When did you join Weblogs, Inc.?

It was really crazy the way it happened. Jason Calacanis and I had played phone tag in September of 2004 and nothing ever came of it. We just kept not getting a hold of one another. I have a really funny email from him from September 10th, when I had called and left a voicemail message before running out to a dinner engagement. When I got home, there was his email, saying simply "i just picked up but you were not there!" Anyway, in mid-February Barb contacted me and said, “Wanna blog 4 us?” I was all like, "OMG, r u serious!?" and she was like, "lol totally!" and I was like, "LMAO THIS IS GREAT!" It was really odd, because I was just about to go on my honeymoon when I met Barb and Judith and signed my contract. So, I handled all of the paperwork for blogging for TUAW, then went away to Hawaii for a week with my lovely wife and returned refreshed. I started blogging on TUAW on March 1st, 2005. So here we are.

What's your experience been like at WIN?

It's great. Everyone loves what they're doing and they're making money doing it. I mean, we're getting paid to blog. One of my friends recently called me a professional hobbyist, as I have a job in IT that grew from tinkering with computers on the side, and now I'm a professional blogger. All of a sudden, I have a legitimate excuse to give my wife for the hours and hours I sit in front of my laptop: "I'm busy blogging." And, unlike before I was with WIN, she accepts this excuse because there's a nice extra chunk of change each month. It's really crazy to work with all these people that you've never met, too. I mean, the only TUAW blogger that I've ever met face to face is Jay Savage and that's because we were friends before he started at TUAW. But, Scott McNulty and I chat all the time and crack up and I feel like we have a real friendship and camaraderie from working on the blog together, and it's like that with all the people I work with. We all chat and crack up and have fun while we're working, and we're always online working because it's fun.

What do you do outside of blogging?

Too much, but I make up for it by blogging about most of it.
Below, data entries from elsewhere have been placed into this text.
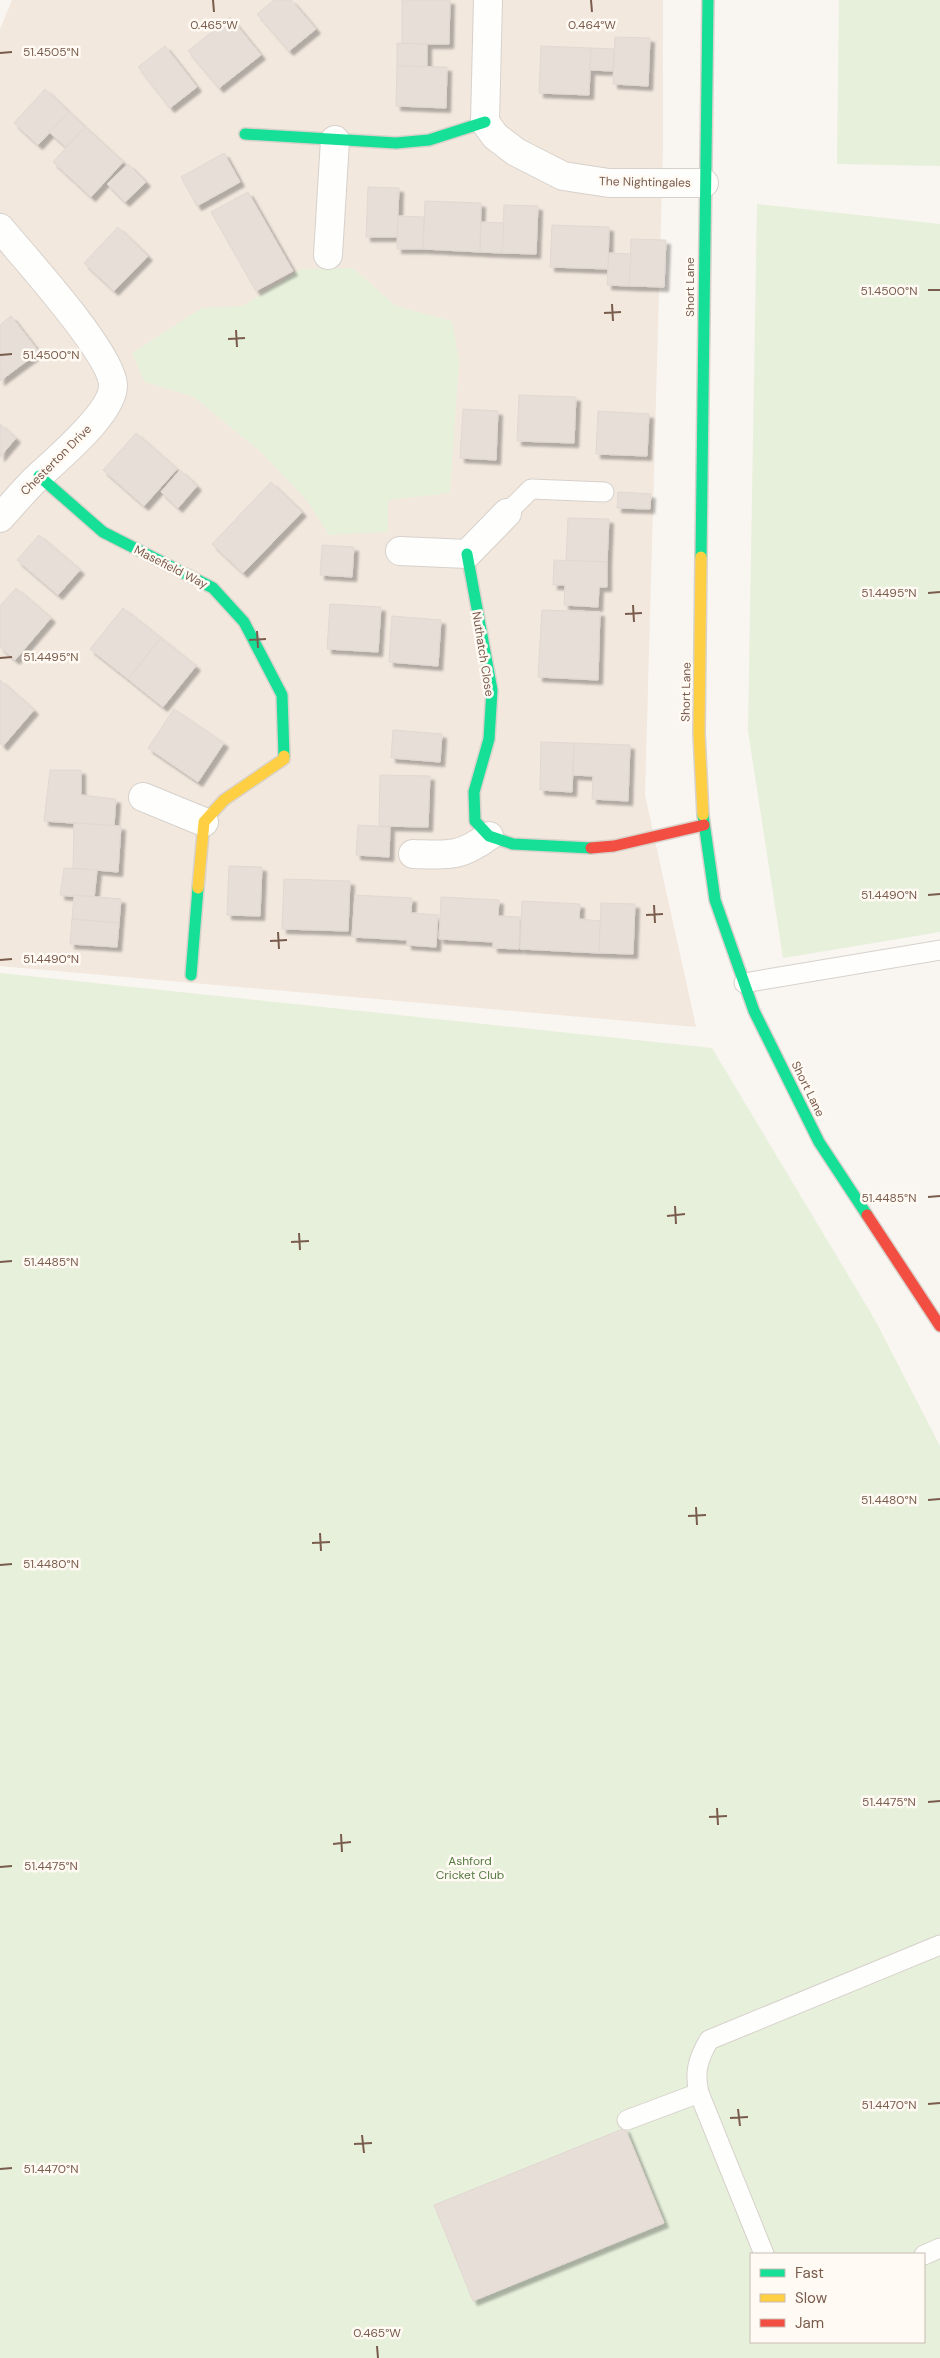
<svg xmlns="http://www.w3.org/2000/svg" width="940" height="2358" viewBox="0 0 940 2358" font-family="'DM Sans',sans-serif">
  <defs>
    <filter id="shadow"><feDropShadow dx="4.5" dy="4.5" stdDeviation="1" flood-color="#0004"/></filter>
  </defs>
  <rect width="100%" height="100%" fill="#f9f5f0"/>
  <path fill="#f2e8de" d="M12,0h651v148l-18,647 51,232 -696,-61v-937z"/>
  <g fill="#e7f0db" fill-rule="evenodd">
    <path d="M839,0h101v166l-103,-2z"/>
    <path d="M757,204l183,20v708l-157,26 -35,-227z"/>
    <path d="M353,268l43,38 56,15 7,40 -9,132 -62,7v32l-59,3 -21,-33 -47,-50 -67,-55 -49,-15 -13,-29 70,-45 41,-2 58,-37z"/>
    <path d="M0,973l712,75 163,272 65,126v912h-940zM751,2254h173v88h-173z"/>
  </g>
  <g fill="#e6ded7" stroke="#e2d8d2" filter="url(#shadow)">
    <path d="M274,0h17l25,29 -27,22 -32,-37z"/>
    <path d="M402,0h48l-1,44h-47z"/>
    <path d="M230,17l31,38 -42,33 -31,-37z"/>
    <path d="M615,37l35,1 -2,48 -35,-2z"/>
    <path d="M397,43l30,1v23l-30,-1z"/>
    <path d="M165,46l32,41 -27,21 -32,-41z"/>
    <path d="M541,46l50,2 -2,47 -50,-2z"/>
    <path d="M591,48l23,1 -1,22 -23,-1z"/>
    <path d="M397,66l50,1 -1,41 -50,-2z"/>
    <path d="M45,89l24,23 -31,33 -24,-22z"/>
    <path d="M69,112l16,15 -19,20 -17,-15z"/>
    <path d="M85,127l38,35 -32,35 -38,-35z"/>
    <path d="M224,153l16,29 -43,24 -16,-29z"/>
    <path d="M128,164l18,18 -21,20 -18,-18z"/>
    <path d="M368,187l31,1 -2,49h-31z"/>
    <path d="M248,192l45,79 -37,20 -45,-79z"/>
    <path d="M425,201l56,2 -1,49 -57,-3z"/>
    <path d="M504,205l34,1 -2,48 -34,-1z"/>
    <path d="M398,216l26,1 -1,32h-26z"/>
    <path d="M481,222l23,1 -2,30 -22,-1z"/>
    <path d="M552,225l57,2 -1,42 -58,-2z"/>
    <path d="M118,227l30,29 -34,35 -30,-28z"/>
    <path d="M631,239l35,1 -2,47 -35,-1z"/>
    <path d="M609,253l22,1 -2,32 -22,-1z"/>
    <path d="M11,316l28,36 -39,29v-56z"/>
    <path d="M519,395l57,2 -2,46 -57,-2z"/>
    <path d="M463,409l35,2 -2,49 -36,-2z"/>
    <path d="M598,411l51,3 -2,42 -51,-2z"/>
    <path d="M0,424l16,14 -16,19z"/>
    <path d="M136,433l41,36 -33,37 -41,-36z"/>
    <path d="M180,470l17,16 -19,22 -17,-16z"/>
    <path d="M271,482l31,30 -59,61 -31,-29z"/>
    <path d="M618,492l33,2 -1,15 -33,-1z"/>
    <path d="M568,518l41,1 -2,43 -41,-1z"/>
    <path d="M39,535l41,35 -22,25 -41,-35z"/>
    <path d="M322,545l32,2 -2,30 -32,-2z"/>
    <path d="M554,560l53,2v25h-8l-1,20 -34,-2 1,-20h-12z"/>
    <path d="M16,588l35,30 -36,42 -15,-13v-41z"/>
    <path d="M330,604l51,3 -3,45 -51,-3z"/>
    <path d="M123,608l38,30 -33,41 -38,-30z"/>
    <path d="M542,610l58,2 -2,68 -60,-3z"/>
    <path d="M392,616l49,4 -3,46 -49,-4z"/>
    <path d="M161,638l35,28 -33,41 -35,-28z"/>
    <path d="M0,680l34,30 -31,36 -3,-3z"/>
    <path d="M174,709l50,34 -26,39 -50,-34z"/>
    <path d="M393,730l49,4 -2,28 -49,-4z"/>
    <path d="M541,742l33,1 -2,49 -32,-2z"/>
    <path d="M574,743l56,2 -2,56 -36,-2 1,-23 -20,-1z"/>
    <path d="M50,770h31v25l35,4 -2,27 -70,-5z"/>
    <path d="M380,775l50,1 -2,51 -49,-1z"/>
    <path d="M74,823l47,3 -3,46 -45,-4z"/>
    <path d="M358,825l32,2 -1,30 -33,-2z"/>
    <path d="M229,866l33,1 -2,49 -33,-1z"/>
    <path d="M64,868l33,2 -3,29 -34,-4z"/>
    <path d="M284,879l66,2 -2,50 -66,-2z"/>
    <path d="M74,895l47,4 -2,24 -47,-4z"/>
    <path d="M355,895l57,3 -1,15 27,2 -2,32 -29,-2v-5l-55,-3z"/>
    <path d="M441,897l58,3 -1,16 22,1 -1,32 -26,-1v-6l-54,-3z"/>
    <path d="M522,901l58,3 -1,15 22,2 -2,32 -79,-4z"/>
    <path d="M601,903l34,1 -2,50 -34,-1z"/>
    <path d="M72,919l47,4 -2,24 -47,-3z"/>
    <path d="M625,2128l39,95 -191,78 -39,-96z"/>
  </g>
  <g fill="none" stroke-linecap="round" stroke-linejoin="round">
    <g stroke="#d7d1cb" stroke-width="21">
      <g id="lane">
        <path d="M507,513l24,-24 73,3"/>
        <path d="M744,983l196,-33"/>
        <path d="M627,2120l72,-27"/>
        <path d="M764,2254l-65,-161c-5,-21 -1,-34 10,-53l231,-95"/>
        <path d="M924,2255l16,-7"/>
      </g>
    </g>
    <g stroke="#d7d1cb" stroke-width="30">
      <g id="street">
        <path d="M488,0l-3,122 10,14 21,16 47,24 46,7h95"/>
        <path d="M0,228c24,29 112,125 113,157 1,27 -55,73 -74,91 -14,13 -26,28 -39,42"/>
        <path d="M328,255l7,-115"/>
        <path d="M400,551l67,3 40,-41"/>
        <path d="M143,797l61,25"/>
        <path d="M413,854c35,1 46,4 76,-18"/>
      </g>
    </g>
    <g stroke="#d9d2cb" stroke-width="14">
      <g id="fast">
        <path d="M245,134l151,9 33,-3 56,-18"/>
        <path d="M39,476l64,56 110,56 31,34 38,73 2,61"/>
        <path d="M467,554l25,136 -3,49 -15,53 1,29 14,15 24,8 78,4"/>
        <path d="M701,557l7,-557"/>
        <path d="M703,815l12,85 39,111 65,131 48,73"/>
        <path d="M191,975l7,-87"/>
      </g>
    </g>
    <g stroke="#d9d2cb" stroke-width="14">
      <g id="slow">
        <path d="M701,557l-2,176 4,82"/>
        <path d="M198,888l6,-66 20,-22 60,-41v-3"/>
      </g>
    </g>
    <g stroke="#d9d2cb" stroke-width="14">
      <g id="jam">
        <path d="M591,848l23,-2 90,-21"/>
        <path d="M867,1215l73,111"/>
      </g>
    </g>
    <use href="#lane" stroke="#fefefd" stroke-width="19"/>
    <use href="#street" stroke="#fefefd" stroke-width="28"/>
    <use href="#fast" stroke="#16e098" stroke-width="11"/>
    <use href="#slow" stroke="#ffcf43" stroke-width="11"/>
    <use href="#jam" stroke="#f24e42" stroke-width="11"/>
  </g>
  <path fill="none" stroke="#7a5c4d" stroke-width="2" d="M213,0l1,12M591,0l1,12M0,53l12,-1M928,290h12M612,304l1,17M604,313l17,-1M236,330l1,17M228,339l17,-1M0,355l12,-1M928,593l12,-1M633,605l1,17M625,614l17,-1M257,631l1,17M249,640l17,-1M0,658l12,-1M928,895l12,-1M654,905l1,18M646,915l17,-1M278,932l1,17M270,941l17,-1M0,960l12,-1M928,1197l12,-1M675,1206l1,18M667,1216l18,-2M299,1233l1,17M291,1242l18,-1M0,1262l12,-1M928,1500l12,-1M696,1507l1,18M688,1516l18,-1M320,1533l1,18M312,1543l18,-1M0,1565l12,-1M928,1802l12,-1M717,1808l1,17M709,1817l18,-1M341,1834l1,18M333,1844l18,-2M0,1867l12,-1M928,2104l12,-1M738,2109l2,17M730,2118l18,-1M362,2135l2,18M354,2144l18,-1M0,2169l12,-1M377,2346l1,12"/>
  <g text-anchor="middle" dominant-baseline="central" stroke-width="5" stroke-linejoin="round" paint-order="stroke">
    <g font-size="12" fill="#7a5c4d" stroke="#fffaf3">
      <text transform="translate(645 182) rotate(1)">The Nightingales</text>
      <text transform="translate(690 287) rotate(-90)">Short Lane</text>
      <text transform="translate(56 460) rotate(-45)">Chesterton Drive</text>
      <text transform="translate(171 567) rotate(27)">Masefield Way</text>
      <text transform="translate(483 654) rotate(81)">Nuthatch Close</text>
      <text transform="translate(686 692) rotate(-89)">Short Lane</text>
      <text transform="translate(808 1089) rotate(64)">Short Lane</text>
    </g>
    <g font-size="12" fill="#537a41" stroke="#fffaf3">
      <text x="470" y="1861">Ashford<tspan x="470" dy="14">Cricket Club</tspan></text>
    </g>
  </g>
  <g font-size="12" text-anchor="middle" fill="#7a5c4d" stroke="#fffaf3" stroke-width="5" stroke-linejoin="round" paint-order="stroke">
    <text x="214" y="29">0.465°W</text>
    <text x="592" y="29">0.464°W</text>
    <text x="51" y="56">51.4505°N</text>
    <text x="889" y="295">51.4500°N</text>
    <text x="51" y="359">51.4500°N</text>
    <text x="889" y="597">51.4495°N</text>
    <text x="51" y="661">51.4495°N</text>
    <text x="889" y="899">51.4490°N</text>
    <text x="51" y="963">51.4490°N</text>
    <text x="889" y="1202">51.4485°N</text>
    <text x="51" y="1266">51.4485°N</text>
    <text x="889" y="1504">51.4480°N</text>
    <text x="51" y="1568">51.4480°N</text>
    <text x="889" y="1806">51.4475°N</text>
    <text x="51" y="1870">51.4475°N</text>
    <text x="889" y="2109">51.4470°N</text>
    <text x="51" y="2173">51.4470°N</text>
    <text x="377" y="2337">0.465°W</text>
  </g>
  <rect x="750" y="2253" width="175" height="90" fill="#fffaf3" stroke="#cabbb1"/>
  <rect x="760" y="2269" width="25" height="8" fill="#16e098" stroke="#cabbb1"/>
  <text x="795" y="2278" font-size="15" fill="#7a5c4d">Fast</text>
  <rect x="760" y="2294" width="25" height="8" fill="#ffcf43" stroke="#cabbb1"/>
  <text x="795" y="2303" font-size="15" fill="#7a5c4d">Slow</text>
  <rect x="760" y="2319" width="25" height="8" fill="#f24e42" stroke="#cabbb1"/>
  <text x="795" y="2328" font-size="15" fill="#7a5c4d">Jam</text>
</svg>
I recently finished writing a book, PSP Hacks, which will be published by O'Reilly around the Santa Claus season. I also work full time for Fordham University in the Department of Instructional Technology and Academic Computing. I'm the Instructional Technologist who runs the Faculty Technology Centers; translation: I help the Faculty discover new technologies and facilitate the use of technology in the classroom. I'm an artist. I was a Fine Arts minor (one more credit and I would have been a double major) in sculpture and drawing. I like to play games, tinker, and build things. I also like hanging out with my wife, Kristin, and our pet Eclectus parrot, Mikhail "Misha" Baryshnikov, who can say, "Hello," "NO!," "Want some food?," "I love you," "All right!," and "Poop!" I'm also an A.B.D. doctoral student in English at Fordham.